> [PROVIDED MATERIAL]
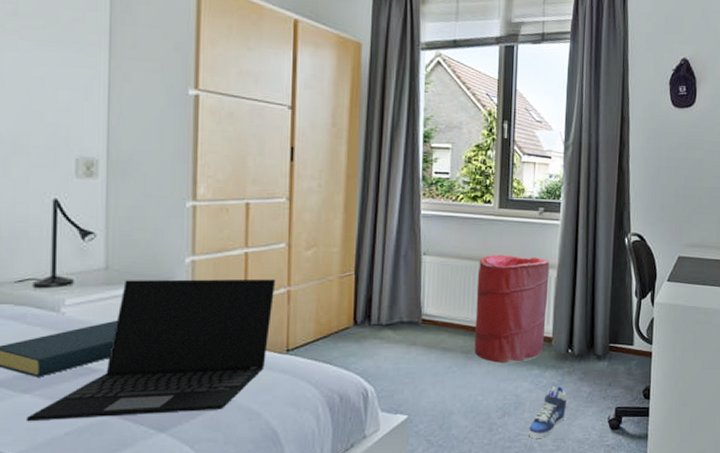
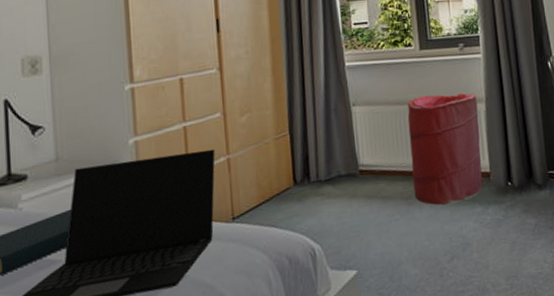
sneaker: present [528,385,567,438] -> none [479,220,514,279]

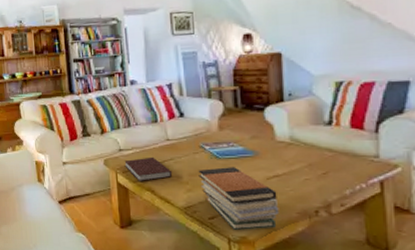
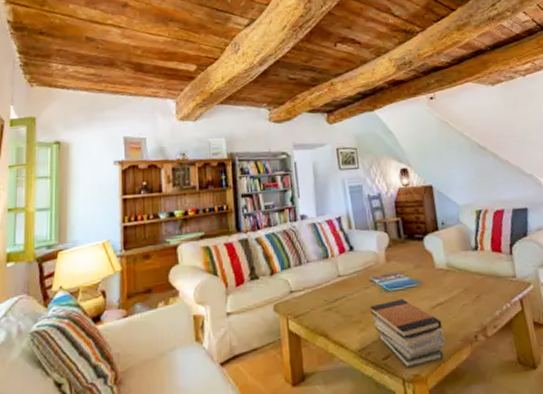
notebook: present [124,157,173,181] -> none [296,296,346,326]

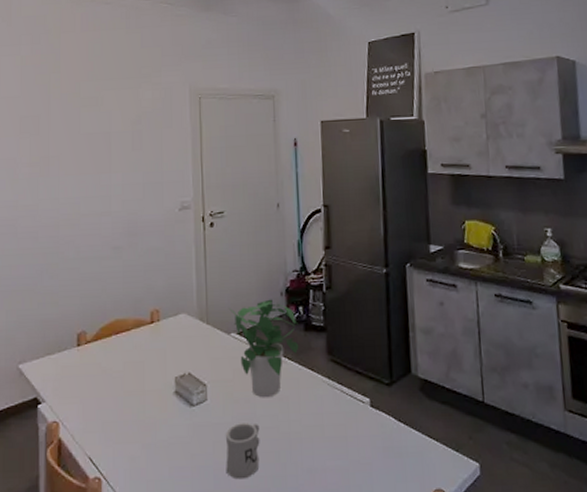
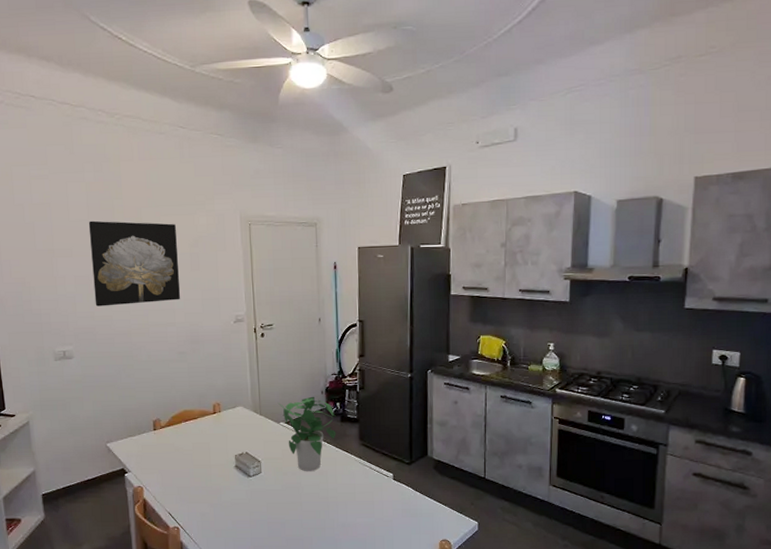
wall art: none [20,97,118,194] -> present [88,220,180,307]
mug: present [225,423,260,480] -> none [276,490,304,530]

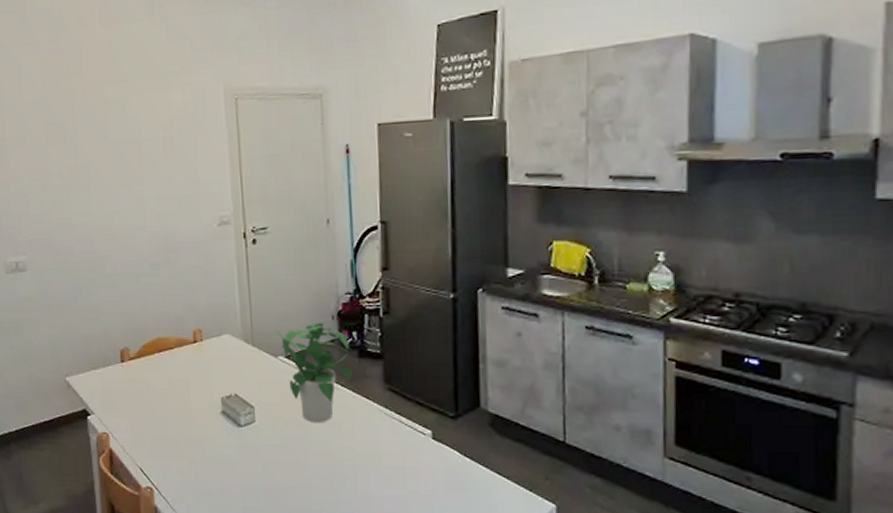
wall art: present [88,220,180,307] -> none [43,101,151,207]

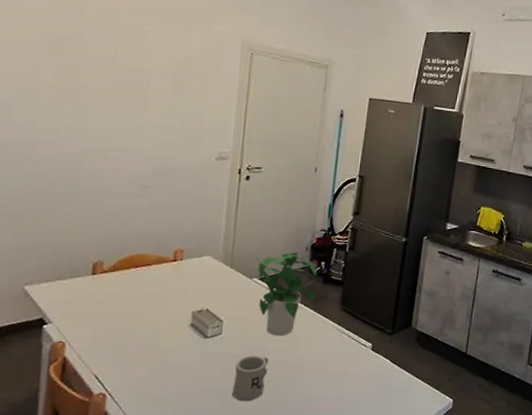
mug: none [275,446,312,500] -> present [232,355,269,402]

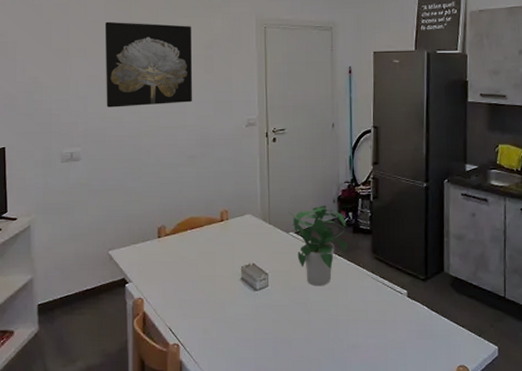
wall art: none [39,14,162,125] -> present [104,21,192,108]
mug: present [232,355,269,402] -> none [283,306,313,351]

> [WHAT THIS TASK INVOLVES] Output nothing except the lines from the one containing "mug: present [225,423,260,480]" through the final line of the entries, repeated exactly and free of pictures.

> [ANSWER SECTION]
mug: present [225,423,260,480] -> none [276,490,304,530]

wall art: present [88,220,180,307] -> none [43,101,151,207]

mug: none [275,446,312,500] -> present [232,355,269,402]

wall art: none [39,14,162,125] -> present [104,21,192,108]
mug: present [232,355,269,402] -> none [283,306,313,351]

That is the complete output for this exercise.